WHAT IS REQUIRED » Every line below must be reproduced exactly; no pictures are to be included.

[Start of Attachment]

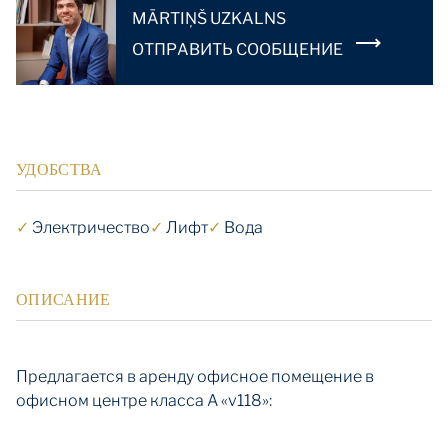
MĀRTIŅŠ UZKALNS
OТПРАВИТЬ СООБЩЕНИЕ
УДОБСТВА
✓
Электричество
✓
Лифт
✓
Вода
ОПИСАНИЕ
Предлагается в аренду офисное помещение в
офисном центре класса А «v118»:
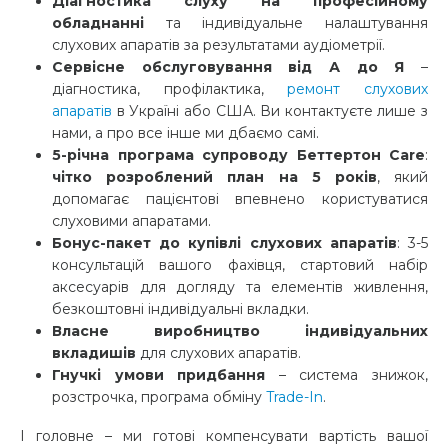
Діагностика слуху на професійному
обладнанні
та індивідуальне налаштування
слухових апаратів за результатами аудіометрії.
Сервісне обслуговування від А до Я
–
діагностика, профілактика,
ремонт слухових
апаратів
в Україні або США. Ви контактуєте лише з
нами, а про все інше ми дбаємо самі.
5-річна програма супроводу Беттертон Care
:
чітко розроблений план на 5 років
, який
допомагає пацієнтові впевнено користуватися
слуховими апаратами.
Бонус-пакет до купівлі слухових апаратів
: 3-5
консультацій вашого фахівця, стартовий набір
аксесуарів для догляду та елементів живлення,
безкоштовні індивідуальні вкладки.
Власне виробництво індивідуальних
вкладишів
для слухових апаратів.
Гнучкі умови придбання
– система знижок,
розстрочка, програма обміну
Trade-In
.
І головне – ми готові компенсувати вартість вашої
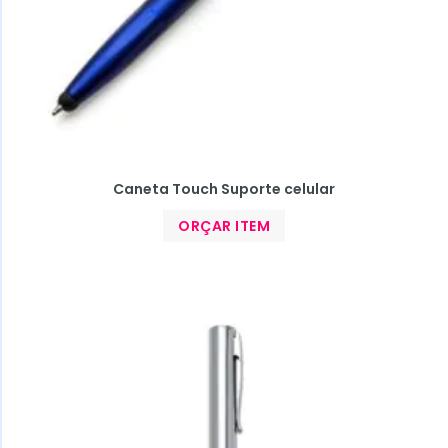
Caneta Touch Suporte celular
ORÇAR ITEM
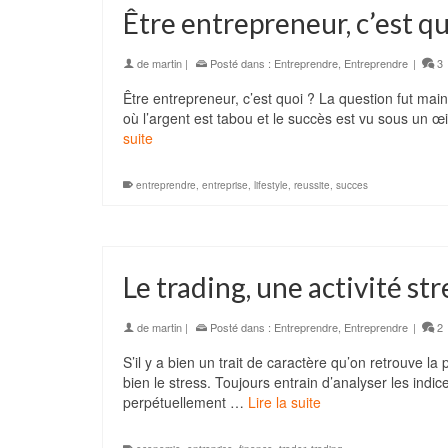
Être entrepreneur, c’est qu
de
martin
|
Posté dans :
Entreprendre
,
Entreprendre
|
3
Être entrepreneur, c’est quoi ? La question fut ma
où l’argent est tabou et le succès est vu sous un 
suite
entreprendre
,
entreprise
,
lifestyle
,
reussite
,
succes
Le trading, une activité st
de
martin
|
Posté dans :
Entreprendre
,
Entreprendre
|
2
S’il y a bien un trait de caractère qu’on retrouve l
bien le stress. Toujours entrain d’analyser les in
perpétuellement …
Lire la suite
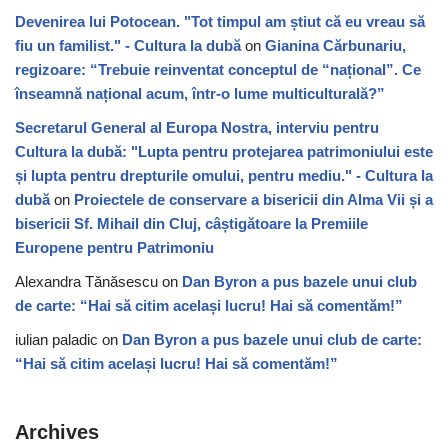
Devenirea lui Potocean. "Tot timpul am știut că eu vreau să
fiu un familist." - Cultura la dubă
on
Gianina Cărbunariu,
regizoare: “Trebuie reinventat conceptul de “național”. Ce
înseamnă național acum, într-o lume multiculturală?”
Secretarul General al Europa Nostra, interviu pentru
Cultura la dubă: "Lupta pentru protejarea patrimoniului este
și lupta pentru drepturile omului, pentru mediu." - Cultura la
dubă
on
Proiectele de conservare a bisericii din Alma Vii și a
bisericii Sf. Mihail din Cluj, câștigătoare la Premiile
Europene pentru Patrimoniu
Alexandra Tănăsescu
on
Dan Byron a pus bazele unui club
de carte: “Hai să citim același lucru! Hai să comentăm!”
iulian paladic
on
Dan Byron a pus bazele unui club de carte:
“Hai să citim același lucru! Hai să comentăm!”
Archives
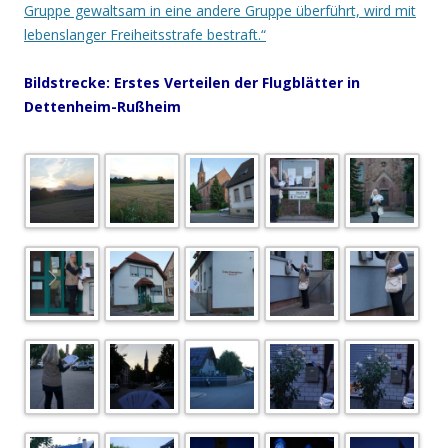
Gruppe gewaltsam in eine andere Gruppe überführt, wird mit
lebenslanger Freiheitsstrafe bestraft.“
Bildstrecke: Erstes Verteilen der Flugblätter in
Dettenheim-Rußheim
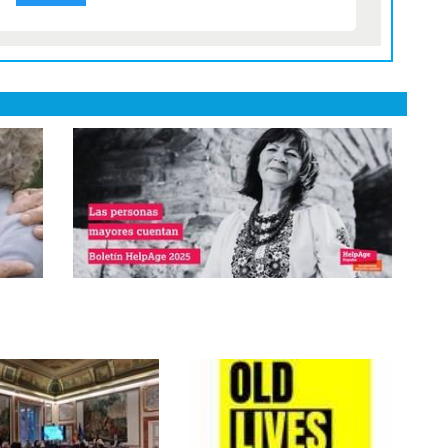
al
HelpAge presenta su boletín
trimestral sobre derechos de las
personas mayores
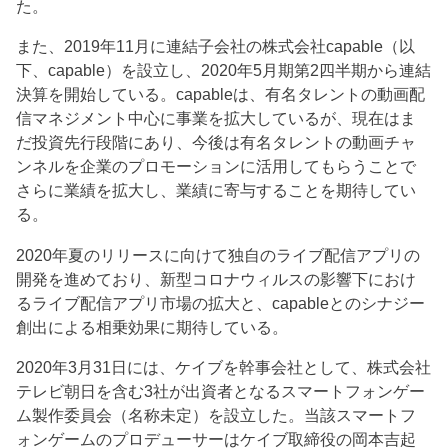
た。
また、2019年11月に連結子会社の株式会社capable（以
下、capable）を設立し、2020年5月期第2四半期から連結
決算を開始している。capableは、有名タレントの動画配
信マネジメント中心に事業を拡大しているが、現在はま
だ投資先行段階にあり、今後は有名タレントの動画チャ
ンネルを企業のプロモーションに活用してもらうことで
さらに業績を拡大し、業績に寄与することを期待してい
る。
2020年夏のリリースに向けて独自のライブ配信アプリの
開発を進めており、新型コロナウィルスの影響下におけ
るライブ配信アプリ市場の拡大と、capableとのシナジー
創出による相乗効果に期待している。
2020年3月31日には、ケイブを幹事会社として、株式会社
テレビ朝日を含む3社が出資者となるスマートフォンゲー
ム製作委員会（名称未定）を設立した。当該スマートフ
ォンゲームのプロデューサーはケイブ取締役の岡本吉起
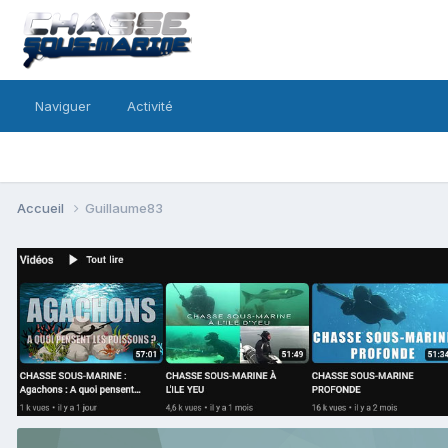
Naviguer
Activité
Accueil
Guillaume83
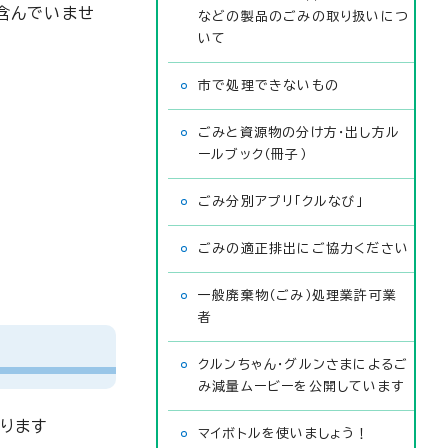
含んでいませ
などの製品のごみの取り扱いにつ
いて
市で処理できないもの
ごみと資源物の分け方・出し方ル
ールブック（冊子）
ごみ分別アプリ「クルなび」
ごみの適正排出にご協力ください
一般廃棄物（ごみ）処理業許可業
者
クルンちゃん・グルンさまによるご
み減量ムービーを公開しています
ります
マイボトルを使いましょう！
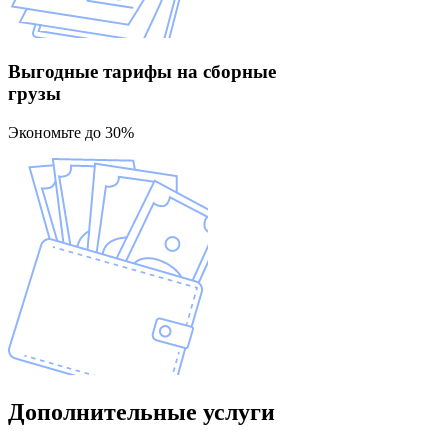
Выгодные тарифы
на сборные
грузы
Экономьте до 30%
Дополнительные
услуги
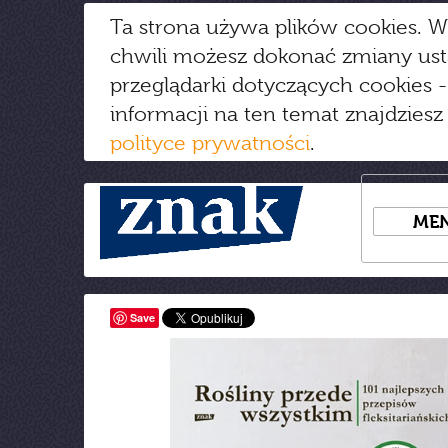
Ta strona używa plików cookies. W
chwili możesz dokonać zmiany us
przeglądarki dotyczących cookies
-
informacji na ten temat znajdziesz
polityce prywatności
.
ME
Save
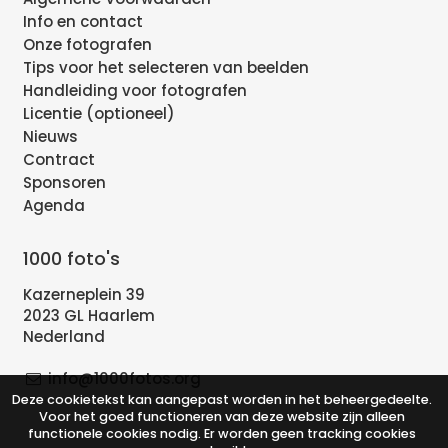
Info en contact
Onze fotografen
Tips voor het selecteren van beelden
Handleiding voor fotografen
Licentie (optioneel)
Nieuws
Contract
Sponsoren
Agenda
1000 foto's
Kazerneplein 39
2023 GL Haarlem
Nederland
info@1000fotos.org
Deze cookietekst kan aangepast worden in het beheergedeelte.
Voor het goed functioneren van deze website zijn alleen
functionele cookies nodig. Er worden geen tracking cookies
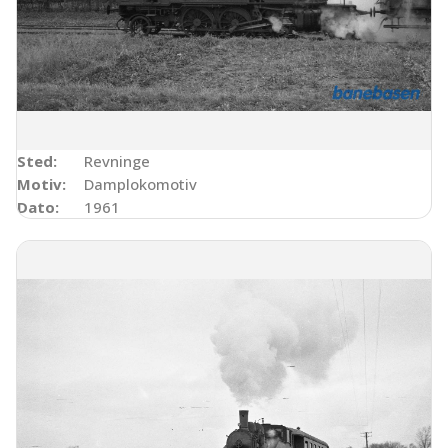
Sted:
Revninge
Motiv:
Damplokomotiv
Dato:
1961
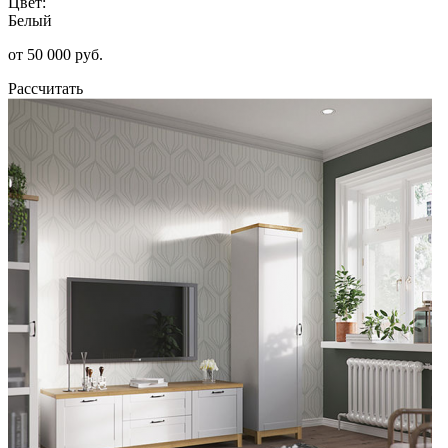
Цвет:
Белый
от 50 000 руб.
Рассчитать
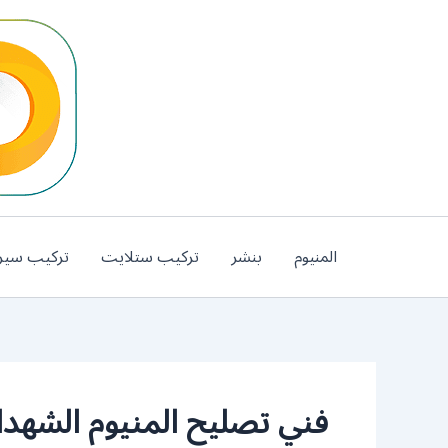
خطي
لى
لمحتوى
المنيوم
بنشر
تركيب ستلايت
تركيب سير
فني تصليح المنيوم الشهدا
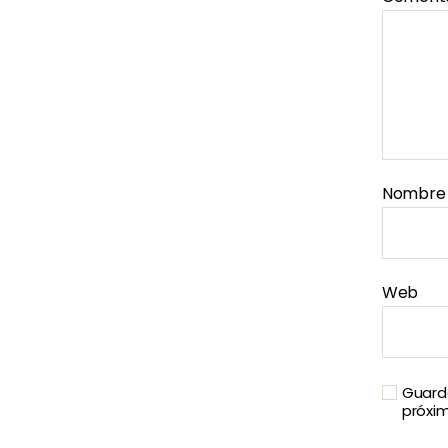
Nombr
Web
Guarda
próxi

[End of Attachment]

EXERCISE SOLUTION »
MĀRTIŅŠ UZKALNS
OТПРАВИТЬ СООБЩЕНИЕ
УДОБСТВА
✓
Электричество
✓
Лифт
✓
Вода
ОПИСАНИЕ
Предлагается в аренду офисное помещение в
офисном центре класса А «v118»:
Діагностика слуху на професійному
обладнанні
та індивідуальне налаштування
слухових апаратів за результатами аудіометрії.
Сервісне обслуговування від А до Я
–
діагностика, профілактика,
ремонт слухових
апаратів
в Україні або США. Ви контактуєте лише з
нами, а про все інше ми дбаємо самі.
5-річна програма супроводу Беттертон Care
:
чітко розроблений план на 5 років
, який
допомагає пацієнтові впевнено користуватися
слуховими апаратами.
Бонус-пакет до купівлі слухових апаратів
: 3-5
консультацій вашого фахівця, стартовий набір
аксесуарів для догляду та елементів живлення,
безкоштовні індивідуальні вкладки.
Власне виробництво індивідуальних
вкладишів
для слухових апаратів.
Гнучкі умови придбання
– система знижок,
розстрочка, програма обміну
Trade-In
.
І головне – ми готові компенсувати вартість вашої
Caneta Touch Suporte celular
ORÇAR ITEM
Être entrepreneur, c’est qu
de
martin
|
Posté dans :
Entreprendre
,
Entreprendre
|
3
Être entrepreneur, c’est quoi ? La question fut ma
où l’argent est tabou et le succès est vu sous un 
suite
entreprendre
,
entreprise
,
lifestyle
,
reussite
,
succes
Le trading, une activité st
de
martin
|
Posté dans :
Entreprendre
,
Entreprendre
|
2
S’il y a bien un trait de caractère qu’on retrouve l
bien le stress. Toujours entrain d’analyser les in
perpétuellement …
Lire la suite
Devenirea lui Potocean. "Tot timpul am știut că eu vreau să
fiu un familist." - Cultura la dubă
on
Gianina Cărbunariu,
regizoare: “Trebuie reinventat conceptul de “național”. Ce
înseamnă național acum, într-o lume multiculturală?”
Secretarul General al Europa Nostra, interviu pentru
Cultura la dubă: "Lupta pentru protejarea patrimoniului este
și lupta pentru drepturile omului, pentru mediu." - Cultura la
dubă
on
Proiectele de conservare a bisericii din Alma Vii și a
bisericii Sf. Mihail din Cluj, câștigătoare la Premiile
Europene pentru Patrimoniu
Alexandra Tănăsescu
on
Dan Byron a pus bazele unui club
de carte: “Hai să citim același lucru! Hai să comentăm!”
iulian paladic
on
Dan Byron a pus bazele unui club de carte:
“Hai să citim același lucru! Hai să comentăm!”
Archives
Gruppe gewaltsam in eine andere Gruppe überführt, wird mit
lebenslanger Freiheitsstrafe bestraft.“
Bildstrecke: Erstes Verteilen der Flugblätter in
Dettenheim-Rußheim
al
HelpAge presenta su boletín
trimestral sobre derechos de las
personas mayores
た。
また、2019年11月に連結子会社の株式会社capable（以
下、capable）を設立し、2020年5月期第2四半期から連結
決算を開始している。capableは、有名タレントの動画配
信マネジメント中心に事業を拡大しているが、現在はま
だ投資先行段階にあり、今後は有名タレントの動画チャ
ンネルを企業のプロモーションに活用してもらうことで
さらに業績を拡大し、業績に寄与することを期待してい
る。
2020年夏のリリースに向けて独自のライブ配信アプリの
開発を進めており、新型コロナウィルスの影響下におけ
るライブ配信アプリ市場の拡大と、capableとのシナジー
創出による相乗効果に期待している。
2020年3月31日には、ケイブを幹事会社として、株式会社
テレビ朝日を含む3社が出資者となるスマートフォンゲー
ム製作委員会（名称未定）を設立した。当該スマートフ
ォンゲームのプロデューサーはケイブ取締役の岡本吉起
Naviguer
Activité
Accueil
Guillaume83
含んでいませ
などの製品のごみの取り扱いにつ
いて
市で処理できないもの
ごみと資源物の分け方・出し方ル
ールブック（冊子）
ごみ分別アプリ「クルなび」
ごみの適正排出にご協力ください
一般廃棄物（ごみ）処理業許可業
者
クルンちゃん・グルンさまによるご
み減量ムービーを公開しています
ります
マイボトルを使いましょう！
Выгодные тарифы
на сборные
грузы
Экономьте до 30%
Дополнительные
услуги
Ta strona używa plików cookies. W
chwili możesz dokonać zmiany us
przeglądarki dotyczących cookies
-
informacji na ten temat znajdziesz
polityce prywatności
.
ME
Save
Info en contact
Onze fotografen
Tips voor het selecteren van beelden
Handleiding voor fotografen
Licentie (optioneel)
Nieuws
Contract
Sponsoren
Agenda
1000 foto's
Kazerneplein 39
2023 GL Haarlem
Nederland
info@1000fotos.org
Deze cookietekst kan aangepast worden in het beheergedeelte.
Voor het goed functioneren van deze website zijn alleen
functionele cookies nodig. Er worden geen tracking cookies
Sted:
Revninge
Motiv:
Damplokomotiv
Dato:
1961
Цвет:
Белый
от 50 000 руб.
Рассчитать
خطي
لى
لمحتوى
المنيوم
بنشر
تركيب ستلايت
تركيب سير
فني تصليح المنيوم الشهدا
Nombr
Web
Guarda
próxi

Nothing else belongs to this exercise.